[[ Supplied entries open ]]
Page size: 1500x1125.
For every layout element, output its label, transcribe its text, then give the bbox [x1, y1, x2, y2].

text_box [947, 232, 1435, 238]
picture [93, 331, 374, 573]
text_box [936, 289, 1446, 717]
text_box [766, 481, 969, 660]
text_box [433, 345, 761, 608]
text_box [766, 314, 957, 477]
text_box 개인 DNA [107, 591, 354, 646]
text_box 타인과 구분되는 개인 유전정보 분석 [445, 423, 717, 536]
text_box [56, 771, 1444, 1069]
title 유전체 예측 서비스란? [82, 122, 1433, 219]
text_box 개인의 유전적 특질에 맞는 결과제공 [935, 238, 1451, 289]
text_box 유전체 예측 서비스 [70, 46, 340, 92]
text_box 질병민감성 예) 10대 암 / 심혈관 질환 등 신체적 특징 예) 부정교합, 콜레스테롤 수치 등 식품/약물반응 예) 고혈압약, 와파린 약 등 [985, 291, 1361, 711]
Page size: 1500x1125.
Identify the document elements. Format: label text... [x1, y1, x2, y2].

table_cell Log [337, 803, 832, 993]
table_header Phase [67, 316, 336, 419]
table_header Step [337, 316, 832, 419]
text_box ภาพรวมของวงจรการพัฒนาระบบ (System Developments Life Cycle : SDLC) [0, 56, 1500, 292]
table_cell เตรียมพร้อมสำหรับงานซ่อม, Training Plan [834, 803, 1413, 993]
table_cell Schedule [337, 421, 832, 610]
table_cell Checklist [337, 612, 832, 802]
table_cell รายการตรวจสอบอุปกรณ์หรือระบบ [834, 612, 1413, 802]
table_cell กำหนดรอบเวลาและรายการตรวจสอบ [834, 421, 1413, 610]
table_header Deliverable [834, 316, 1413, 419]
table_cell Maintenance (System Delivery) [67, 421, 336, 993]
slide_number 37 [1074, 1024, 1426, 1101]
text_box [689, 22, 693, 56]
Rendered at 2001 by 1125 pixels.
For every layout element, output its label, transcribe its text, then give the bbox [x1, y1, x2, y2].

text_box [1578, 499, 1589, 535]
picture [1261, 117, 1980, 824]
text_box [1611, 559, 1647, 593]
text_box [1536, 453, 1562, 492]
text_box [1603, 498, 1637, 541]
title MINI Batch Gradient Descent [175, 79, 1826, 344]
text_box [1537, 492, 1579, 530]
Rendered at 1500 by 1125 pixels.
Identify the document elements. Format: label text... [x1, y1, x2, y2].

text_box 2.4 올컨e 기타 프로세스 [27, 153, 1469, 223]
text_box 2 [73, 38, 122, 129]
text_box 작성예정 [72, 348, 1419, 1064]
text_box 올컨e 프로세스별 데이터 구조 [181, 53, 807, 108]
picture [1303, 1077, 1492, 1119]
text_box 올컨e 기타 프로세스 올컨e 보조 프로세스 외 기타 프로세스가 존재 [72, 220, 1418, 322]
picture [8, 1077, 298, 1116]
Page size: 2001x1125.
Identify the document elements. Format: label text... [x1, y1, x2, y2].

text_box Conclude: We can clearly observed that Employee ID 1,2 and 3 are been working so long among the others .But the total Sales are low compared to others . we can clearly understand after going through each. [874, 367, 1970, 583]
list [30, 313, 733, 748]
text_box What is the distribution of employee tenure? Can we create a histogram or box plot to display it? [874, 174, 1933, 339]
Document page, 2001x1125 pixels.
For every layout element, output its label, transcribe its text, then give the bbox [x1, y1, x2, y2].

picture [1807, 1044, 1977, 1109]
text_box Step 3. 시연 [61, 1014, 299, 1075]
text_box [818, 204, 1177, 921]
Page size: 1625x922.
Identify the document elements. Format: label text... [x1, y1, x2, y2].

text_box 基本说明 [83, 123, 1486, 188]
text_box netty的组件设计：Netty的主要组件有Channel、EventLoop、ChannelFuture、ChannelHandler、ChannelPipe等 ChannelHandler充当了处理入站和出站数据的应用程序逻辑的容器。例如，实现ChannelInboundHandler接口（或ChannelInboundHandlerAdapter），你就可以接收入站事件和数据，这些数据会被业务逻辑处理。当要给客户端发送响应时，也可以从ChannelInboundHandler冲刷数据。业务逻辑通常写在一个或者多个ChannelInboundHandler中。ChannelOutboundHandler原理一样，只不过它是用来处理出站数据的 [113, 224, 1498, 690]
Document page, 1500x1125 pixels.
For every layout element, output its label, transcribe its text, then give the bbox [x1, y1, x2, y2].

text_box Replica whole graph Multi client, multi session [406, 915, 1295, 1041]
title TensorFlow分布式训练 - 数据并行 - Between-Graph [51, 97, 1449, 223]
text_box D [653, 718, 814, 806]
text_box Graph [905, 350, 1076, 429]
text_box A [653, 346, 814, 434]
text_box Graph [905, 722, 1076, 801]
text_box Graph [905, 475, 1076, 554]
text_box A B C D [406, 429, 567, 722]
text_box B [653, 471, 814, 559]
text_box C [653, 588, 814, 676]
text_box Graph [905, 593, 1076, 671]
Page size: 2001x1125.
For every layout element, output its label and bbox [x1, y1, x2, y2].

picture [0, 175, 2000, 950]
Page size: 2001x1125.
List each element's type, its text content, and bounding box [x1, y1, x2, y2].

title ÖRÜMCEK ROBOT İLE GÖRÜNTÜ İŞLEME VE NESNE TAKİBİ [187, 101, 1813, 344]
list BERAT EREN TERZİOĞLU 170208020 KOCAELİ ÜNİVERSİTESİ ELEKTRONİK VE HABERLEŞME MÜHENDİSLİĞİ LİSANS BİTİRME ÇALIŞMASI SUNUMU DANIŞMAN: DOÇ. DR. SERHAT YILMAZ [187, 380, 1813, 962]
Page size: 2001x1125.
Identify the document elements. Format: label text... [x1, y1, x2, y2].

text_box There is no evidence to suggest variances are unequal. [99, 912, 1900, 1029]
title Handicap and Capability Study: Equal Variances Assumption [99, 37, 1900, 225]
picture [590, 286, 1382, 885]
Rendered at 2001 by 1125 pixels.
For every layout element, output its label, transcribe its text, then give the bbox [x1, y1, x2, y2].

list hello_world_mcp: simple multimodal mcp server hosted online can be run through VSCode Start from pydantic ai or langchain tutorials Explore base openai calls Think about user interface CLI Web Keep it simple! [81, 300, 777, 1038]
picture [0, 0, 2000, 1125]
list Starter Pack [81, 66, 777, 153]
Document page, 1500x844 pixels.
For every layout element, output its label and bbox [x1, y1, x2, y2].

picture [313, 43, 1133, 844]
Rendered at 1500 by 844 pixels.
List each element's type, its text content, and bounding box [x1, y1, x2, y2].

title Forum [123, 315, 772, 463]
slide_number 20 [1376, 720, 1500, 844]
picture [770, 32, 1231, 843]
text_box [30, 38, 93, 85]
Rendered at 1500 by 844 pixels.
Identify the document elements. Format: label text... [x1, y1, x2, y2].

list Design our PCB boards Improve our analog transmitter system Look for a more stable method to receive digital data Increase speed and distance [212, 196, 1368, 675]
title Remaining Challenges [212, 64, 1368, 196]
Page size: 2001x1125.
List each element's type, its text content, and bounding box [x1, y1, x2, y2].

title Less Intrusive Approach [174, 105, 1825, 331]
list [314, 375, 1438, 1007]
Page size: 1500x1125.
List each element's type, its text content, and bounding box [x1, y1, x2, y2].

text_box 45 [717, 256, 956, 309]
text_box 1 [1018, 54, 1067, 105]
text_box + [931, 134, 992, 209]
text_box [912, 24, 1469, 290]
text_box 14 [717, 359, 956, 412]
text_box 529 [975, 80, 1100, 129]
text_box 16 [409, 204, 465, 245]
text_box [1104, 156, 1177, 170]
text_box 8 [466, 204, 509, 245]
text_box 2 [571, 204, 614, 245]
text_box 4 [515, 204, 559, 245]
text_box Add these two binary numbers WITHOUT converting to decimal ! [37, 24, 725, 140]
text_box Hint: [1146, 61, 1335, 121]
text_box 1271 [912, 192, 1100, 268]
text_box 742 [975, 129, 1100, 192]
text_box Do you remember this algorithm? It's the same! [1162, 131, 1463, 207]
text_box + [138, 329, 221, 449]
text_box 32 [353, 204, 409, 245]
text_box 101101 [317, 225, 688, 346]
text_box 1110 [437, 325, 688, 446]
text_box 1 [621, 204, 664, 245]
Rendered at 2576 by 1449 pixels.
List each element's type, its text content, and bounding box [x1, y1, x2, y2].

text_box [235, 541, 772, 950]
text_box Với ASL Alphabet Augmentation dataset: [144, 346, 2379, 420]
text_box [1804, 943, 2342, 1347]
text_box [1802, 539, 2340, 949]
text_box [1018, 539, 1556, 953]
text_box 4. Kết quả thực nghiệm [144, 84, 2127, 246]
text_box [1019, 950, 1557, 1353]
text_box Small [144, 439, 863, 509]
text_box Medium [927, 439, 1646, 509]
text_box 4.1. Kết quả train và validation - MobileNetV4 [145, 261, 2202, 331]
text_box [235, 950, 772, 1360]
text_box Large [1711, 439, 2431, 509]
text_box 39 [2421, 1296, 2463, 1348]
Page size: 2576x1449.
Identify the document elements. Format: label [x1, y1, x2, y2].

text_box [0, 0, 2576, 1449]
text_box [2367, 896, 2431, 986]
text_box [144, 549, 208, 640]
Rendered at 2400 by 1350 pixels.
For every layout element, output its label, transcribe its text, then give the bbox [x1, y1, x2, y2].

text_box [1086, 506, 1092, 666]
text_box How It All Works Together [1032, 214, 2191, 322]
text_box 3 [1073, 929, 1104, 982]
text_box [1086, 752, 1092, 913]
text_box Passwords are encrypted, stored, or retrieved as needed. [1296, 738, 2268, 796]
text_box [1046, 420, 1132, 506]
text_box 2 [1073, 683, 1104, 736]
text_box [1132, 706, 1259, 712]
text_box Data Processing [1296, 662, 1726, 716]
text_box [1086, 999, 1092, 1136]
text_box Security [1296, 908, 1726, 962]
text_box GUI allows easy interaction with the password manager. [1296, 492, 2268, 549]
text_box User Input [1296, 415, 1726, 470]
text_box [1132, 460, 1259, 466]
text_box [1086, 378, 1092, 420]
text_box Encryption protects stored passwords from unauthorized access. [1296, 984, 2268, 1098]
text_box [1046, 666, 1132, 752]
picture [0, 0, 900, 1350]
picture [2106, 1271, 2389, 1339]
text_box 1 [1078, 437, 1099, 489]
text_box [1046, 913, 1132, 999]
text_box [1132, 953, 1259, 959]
[[ Supplied entries closed ]]
# Problem description
Your task is to list each line of the records with the word "pixels".

# Solution
Rendered at 2001 by 1125 pixels.
Rendered at 1500 by 1125 pixels.
Document page, 2001x1125 pixels.
Document page, 1500x1125 pixels.
Rendered at 2001 by 1125 pixels.
Document page, 1500x844 pixels.
Rendered at 1500 by 844 pixels.
Rendered at 1500 by 844 pixels.
Rendered at 2576 by 1449 pixels.
Rendered at 2400 by 1350 pixels.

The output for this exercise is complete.